In verse 18, Jesus cites a truth regarding agreement that is very important to make a note of. In context, it is dealing with the implications of the whole congregation dealing with an offense in their midst. If you bring a matter before the whole church, Jesus is saying that whatever the decision of the church might be, that heaven itself will ratify and stand by the judgment. Whoever and whatever is loosed in earth will be loosed in heaven, and whoever is bound on earth will be bound in heaven. Do you see the power of the corporate body of Christ, even if we are only talking about two or three people coming together in agreement? All of heaven will reconfigure itself in a matter when two or three saints make up their mind, seek the face of God and take a position in a matter, even if it is only a small matter between friends. Is there any wonder that the enemy so intently (and effectively) has lobbied against God’s people coming into agreement. The existence in the past of around 16,000 groups, but currently as of 2018, a more accurate number would be 40,000. Forty thousand disagreements, polluting the agreement that Jesus is saying, will galvanize all heaven and earth into action to bring about divine justice among men! What are we to do? You can’t control what others do, but you can make it your determination to be a part of the solution and not part of the problem!

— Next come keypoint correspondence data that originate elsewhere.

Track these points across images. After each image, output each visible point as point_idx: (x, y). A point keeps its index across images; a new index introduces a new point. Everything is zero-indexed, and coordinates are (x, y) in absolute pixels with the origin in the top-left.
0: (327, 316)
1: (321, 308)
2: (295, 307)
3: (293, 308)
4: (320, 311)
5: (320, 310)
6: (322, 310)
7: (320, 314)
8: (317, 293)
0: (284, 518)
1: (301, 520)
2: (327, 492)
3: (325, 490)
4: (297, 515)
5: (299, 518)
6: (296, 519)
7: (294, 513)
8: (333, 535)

Having been instructed about dealing with a lack of agreement among them, Peter can’t take it anymore. He can understand the need to forgive and be magnanimous, but surely there is a limit! Therefore, Peter asks in v. 21 – how many times must he forgive (throwing out a spiritual sounding suggestion of surely no more than seven before he would be justified in holding an offense)? Jesus obliterates this false boundary, by declaring man must forgive 70 times 7! In other words, we are to forgive ad Infinitum. He then gives the parable of a servant who was forgiven a great debt, yet was unwilling to forgive a very slight and small debt of another toward himself. Because of this person’s unwillingness to relinquish offense, he is turned over to the tormentors and will not be delivered until his debt to his Lord is satisfied. What happens when we fail to forgive? The implication of the parable is sure; if you refuse to forgive, then you forfeit the magnanimity of Christ in forbearing judgments against your own life for your own personal sin. A dread prospect, but undeniably what Jesus is saying. We treat a struggle to forgive another as something others should feel sorry for us for. Jesus, on the other hand, most sternly commands us in no uncertain terms to forgive and forgive again for to do otherwise is to put ourselves in jeopardy that would be difficult to exaggerate.